GIVEN INFORMATION START

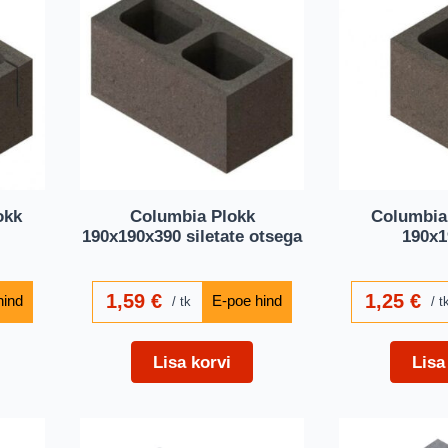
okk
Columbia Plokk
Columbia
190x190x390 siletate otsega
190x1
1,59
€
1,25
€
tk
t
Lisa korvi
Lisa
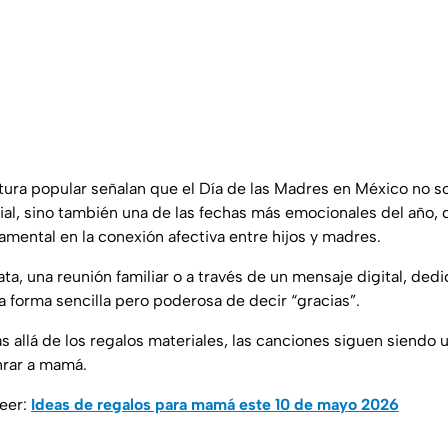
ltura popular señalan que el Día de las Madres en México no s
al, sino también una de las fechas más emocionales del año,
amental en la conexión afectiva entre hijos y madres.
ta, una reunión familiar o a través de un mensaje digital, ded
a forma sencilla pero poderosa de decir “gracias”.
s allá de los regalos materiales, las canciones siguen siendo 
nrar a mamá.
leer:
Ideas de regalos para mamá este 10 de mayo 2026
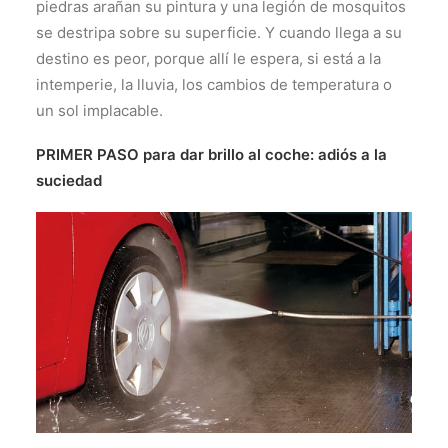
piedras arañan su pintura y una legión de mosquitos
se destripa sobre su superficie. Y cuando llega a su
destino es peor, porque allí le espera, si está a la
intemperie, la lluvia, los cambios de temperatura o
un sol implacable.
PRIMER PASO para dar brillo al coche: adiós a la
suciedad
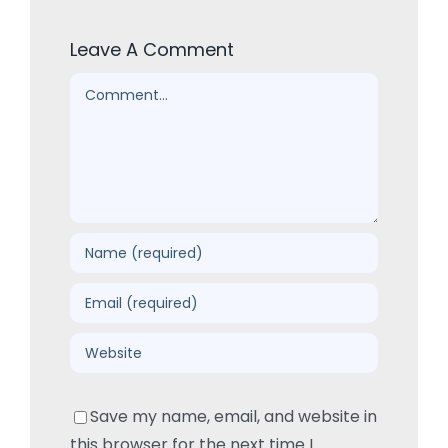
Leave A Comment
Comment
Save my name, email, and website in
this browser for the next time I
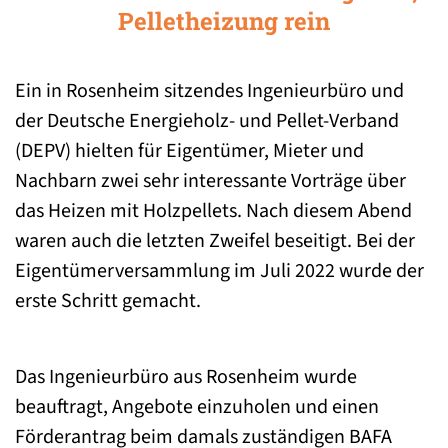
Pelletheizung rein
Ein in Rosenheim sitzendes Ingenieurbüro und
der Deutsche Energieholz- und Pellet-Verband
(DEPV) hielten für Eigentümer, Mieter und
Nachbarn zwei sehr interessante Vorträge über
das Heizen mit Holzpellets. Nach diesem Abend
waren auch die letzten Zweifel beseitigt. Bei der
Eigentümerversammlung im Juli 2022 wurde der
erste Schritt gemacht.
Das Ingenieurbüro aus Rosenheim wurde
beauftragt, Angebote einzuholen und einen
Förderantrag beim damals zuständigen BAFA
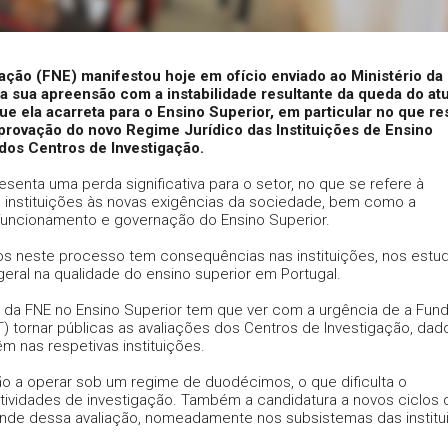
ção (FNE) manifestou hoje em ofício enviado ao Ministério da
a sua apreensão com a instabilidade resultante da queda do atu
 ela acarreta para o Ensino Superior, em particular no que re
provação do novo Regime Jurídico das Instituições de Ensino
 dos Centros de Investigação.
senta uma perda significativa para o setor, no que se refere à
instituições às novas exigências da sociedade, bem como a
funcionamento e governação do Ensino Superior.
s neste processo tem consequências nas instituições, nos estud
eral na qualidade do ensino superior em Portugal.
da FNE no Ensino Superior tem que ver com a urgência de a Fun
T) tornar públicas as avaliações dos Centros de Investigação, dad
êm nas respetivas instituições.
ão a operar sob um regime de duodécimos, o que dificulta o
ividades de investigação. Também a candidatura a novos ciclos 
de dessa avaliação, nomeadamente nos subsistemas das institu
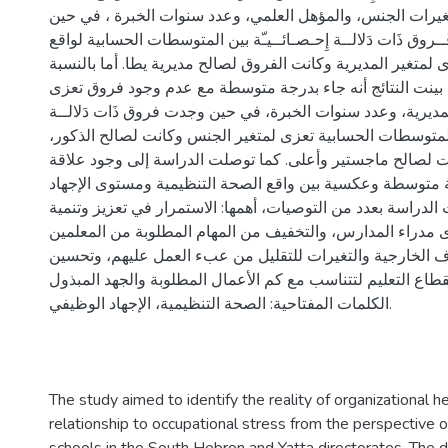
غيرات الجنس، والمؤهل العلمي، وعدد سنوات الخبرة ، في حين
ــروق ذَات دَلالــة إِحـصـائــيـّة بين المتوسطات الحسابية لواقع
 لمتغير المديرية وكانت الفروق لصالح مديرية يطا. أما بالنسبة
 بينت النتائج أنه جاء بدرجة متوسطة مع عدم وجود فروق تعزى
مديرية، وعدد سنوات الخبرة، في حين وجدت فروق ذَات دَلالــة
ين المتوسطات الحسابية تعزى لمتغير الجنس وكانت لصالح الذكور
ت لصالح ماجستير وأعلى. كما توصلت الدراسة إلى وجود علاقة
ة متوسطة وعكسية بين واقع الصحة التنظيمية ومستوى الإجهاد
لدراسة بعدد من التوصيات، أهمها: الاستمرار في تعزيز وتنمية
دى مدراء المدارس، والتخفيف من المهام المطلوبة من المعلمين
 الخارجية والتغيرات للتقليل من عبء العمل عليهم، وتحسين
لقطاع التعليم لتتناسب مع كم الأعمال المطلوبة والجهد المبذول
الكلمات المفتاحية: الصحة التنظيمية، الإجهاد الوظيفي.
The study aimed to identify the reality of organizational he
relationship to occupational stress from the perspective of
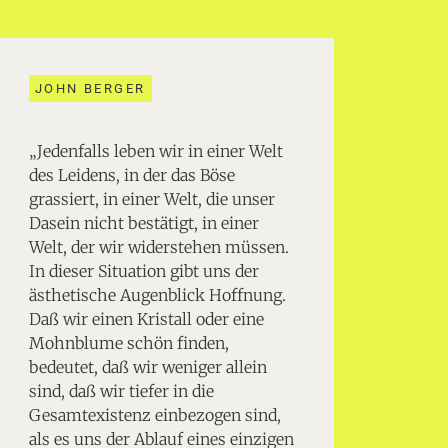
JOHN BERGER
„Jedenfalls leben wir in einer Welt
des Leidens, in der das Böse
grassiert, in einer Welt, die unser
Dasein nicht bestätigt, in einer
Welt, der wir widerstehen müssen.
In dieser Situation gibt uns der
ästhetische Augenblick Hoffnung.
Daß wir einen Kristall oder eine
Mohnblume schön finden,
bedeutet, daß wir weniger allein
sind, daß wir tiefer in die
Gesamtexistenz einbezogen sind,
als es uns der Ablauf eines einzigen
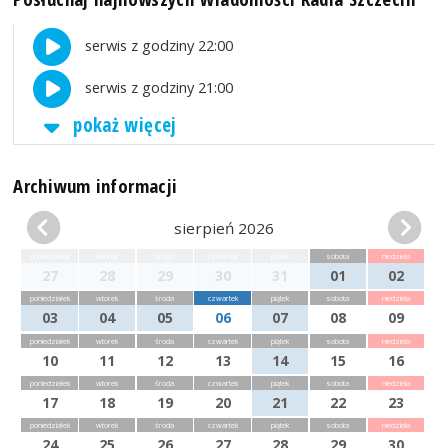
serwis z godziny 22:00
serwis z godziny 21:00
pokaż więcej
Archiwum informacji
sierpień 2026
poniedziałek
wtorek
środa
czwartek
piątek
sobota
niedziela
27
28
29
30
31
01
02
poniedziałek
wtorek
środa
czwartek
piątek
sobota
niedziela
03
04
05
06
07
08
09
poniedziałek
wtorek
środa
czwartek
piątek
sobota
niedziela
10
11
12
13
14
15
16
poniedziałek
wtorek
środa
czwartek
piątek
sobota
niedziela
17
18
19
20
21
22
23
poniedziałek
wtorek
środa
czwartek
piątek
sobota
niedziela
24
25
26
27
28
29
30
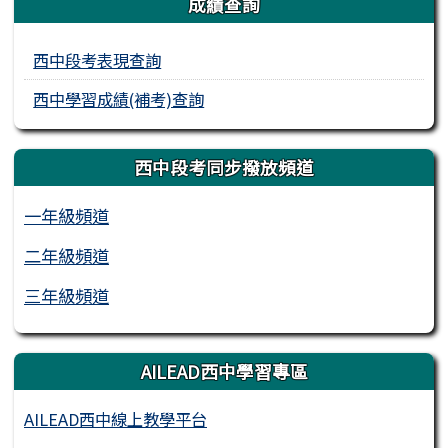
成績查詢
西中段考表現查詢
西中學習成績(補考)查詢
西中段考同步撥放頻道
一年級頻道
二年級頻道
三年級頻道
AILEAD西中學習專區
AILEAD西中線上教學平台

GIVEN INFORMATION END
GIVEN INFORMATION START

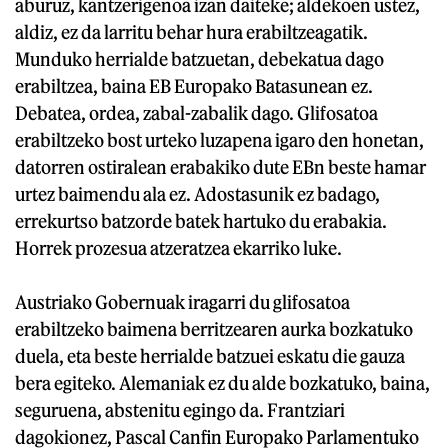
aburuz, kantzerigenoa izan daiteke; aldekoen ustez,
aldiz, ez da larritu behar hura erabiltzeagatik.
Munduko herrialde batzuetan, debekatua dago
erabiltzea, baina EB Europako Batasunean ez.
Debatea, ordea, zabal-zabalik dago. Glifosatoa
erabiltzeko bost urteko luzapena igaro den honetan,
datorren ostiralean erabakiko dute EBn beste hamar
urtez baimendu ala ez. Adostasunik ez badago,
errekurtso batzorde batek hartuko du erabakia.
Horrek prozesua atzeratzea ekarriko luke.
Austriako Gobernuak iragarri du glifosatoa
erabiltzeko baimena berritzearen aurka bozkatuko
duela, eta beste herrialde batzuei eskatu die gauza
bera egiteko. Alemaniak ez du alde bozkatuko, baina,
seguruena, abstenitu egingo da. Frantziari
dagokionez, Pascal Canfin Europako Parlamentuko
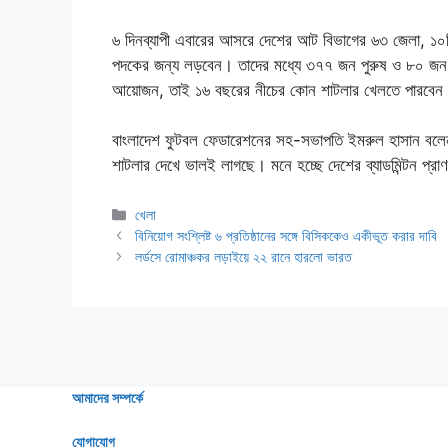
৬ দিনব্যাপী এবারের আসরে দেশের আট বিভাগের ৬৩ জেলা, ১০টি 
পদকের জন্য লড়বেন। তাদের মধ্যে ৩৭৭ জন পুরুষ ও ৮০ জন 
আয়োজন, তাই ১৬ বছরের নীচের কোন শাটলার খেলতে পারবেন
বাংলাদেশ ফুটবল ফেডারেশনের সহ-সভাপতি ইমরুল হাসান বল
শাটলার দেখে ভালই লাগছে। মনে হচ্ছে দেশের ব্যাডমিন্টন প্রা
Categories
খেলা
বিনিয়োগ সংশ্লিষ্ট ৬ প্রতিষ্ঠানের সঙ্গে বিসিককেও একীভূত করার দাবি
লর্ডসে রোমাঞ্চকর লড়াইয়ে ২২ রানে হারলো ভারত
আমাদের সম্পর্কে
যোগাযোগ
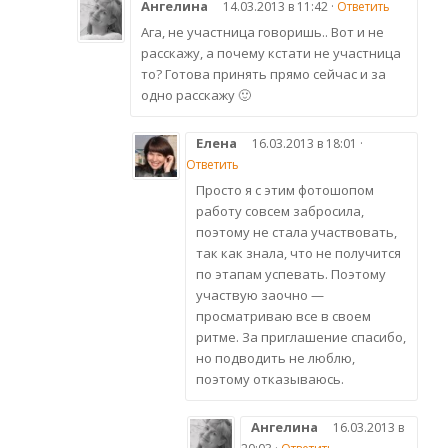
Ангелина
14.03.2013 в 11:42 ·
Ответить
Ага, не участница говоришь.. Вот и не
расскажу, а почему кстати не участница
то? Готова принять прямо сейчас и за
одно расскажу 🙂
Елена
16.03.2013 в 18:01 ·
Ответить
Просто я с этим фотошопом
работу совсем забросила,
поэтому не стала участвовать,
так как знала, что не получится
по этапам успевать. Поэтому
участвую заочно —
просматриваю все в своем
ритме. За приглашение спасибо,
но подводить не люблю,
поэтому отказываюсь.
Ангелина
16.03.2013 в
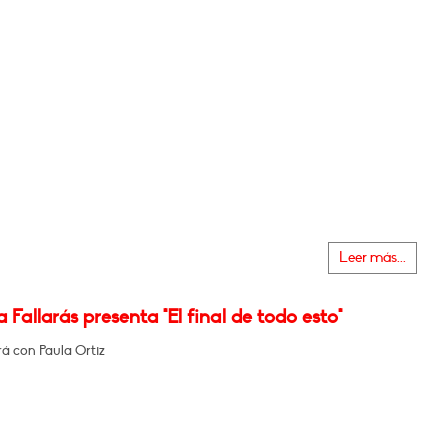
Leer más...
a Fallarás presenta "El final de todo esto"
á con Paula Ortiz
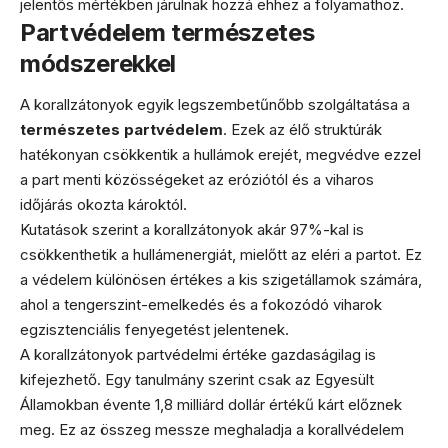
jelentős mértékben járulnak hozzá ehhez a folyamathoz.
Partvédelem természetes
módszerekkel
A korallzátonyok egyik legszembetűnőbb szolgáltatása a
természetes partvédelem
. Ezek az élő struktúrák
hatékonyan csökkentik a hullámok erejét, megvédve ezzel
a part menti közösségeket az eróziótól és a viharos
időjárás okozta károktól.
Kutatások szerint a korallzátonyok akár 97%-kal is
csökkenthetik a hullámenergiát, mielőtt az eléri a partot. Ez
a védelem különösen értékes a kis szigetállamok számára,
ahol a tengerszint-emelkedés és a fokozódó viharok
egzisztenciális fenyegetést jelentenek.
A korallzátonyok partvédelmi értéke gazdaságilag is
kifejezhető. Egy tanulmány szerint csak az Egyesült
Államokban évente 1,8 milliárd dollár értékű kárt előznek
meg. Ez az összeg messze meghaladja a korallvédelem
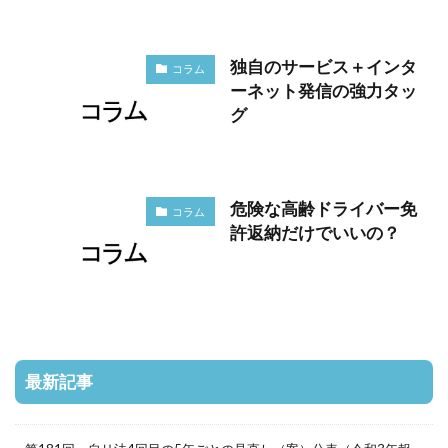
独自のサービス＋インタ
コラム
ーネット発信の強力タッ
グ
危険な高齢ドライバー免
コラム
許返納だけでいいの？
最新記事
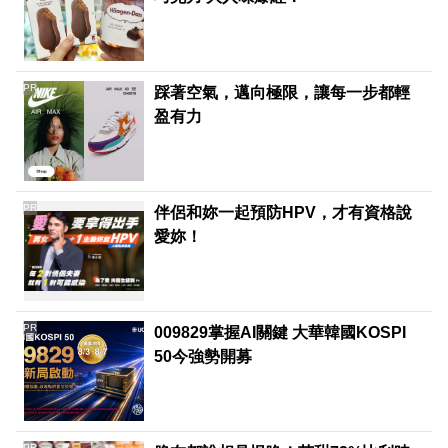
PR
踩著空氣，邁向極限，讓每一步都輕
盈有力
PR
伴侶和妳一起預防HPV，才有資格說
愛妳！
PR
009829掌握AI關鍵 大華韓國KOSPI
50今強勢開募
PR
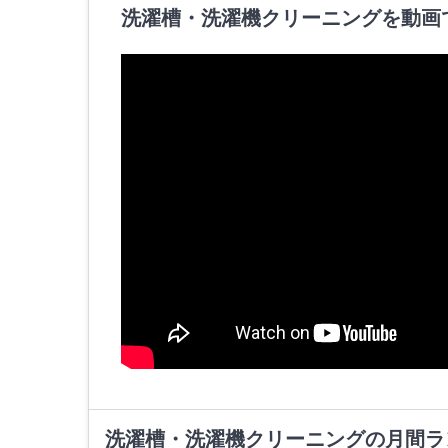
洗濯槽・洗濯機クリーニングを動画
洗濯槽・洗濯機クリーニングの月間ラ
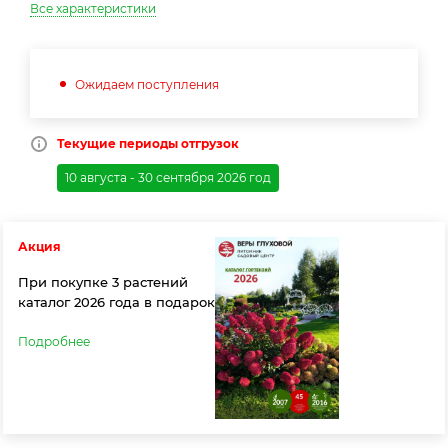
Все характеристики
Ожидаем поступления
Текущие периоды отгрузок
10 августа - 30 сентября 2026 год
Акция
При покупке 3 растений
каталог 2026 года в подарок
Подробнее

GIVEN INFORMATION END

◆ WHAT THIS TASK INVOLVES ◆
The answer is each line from the entries above in which the word "Rosenheim" occurs.

◆ THE ANSWER ◆
Ein in Rosenheim sitzendes Ingenieurbüro und
Das Ingenieurbüro aus Rosenheim wurde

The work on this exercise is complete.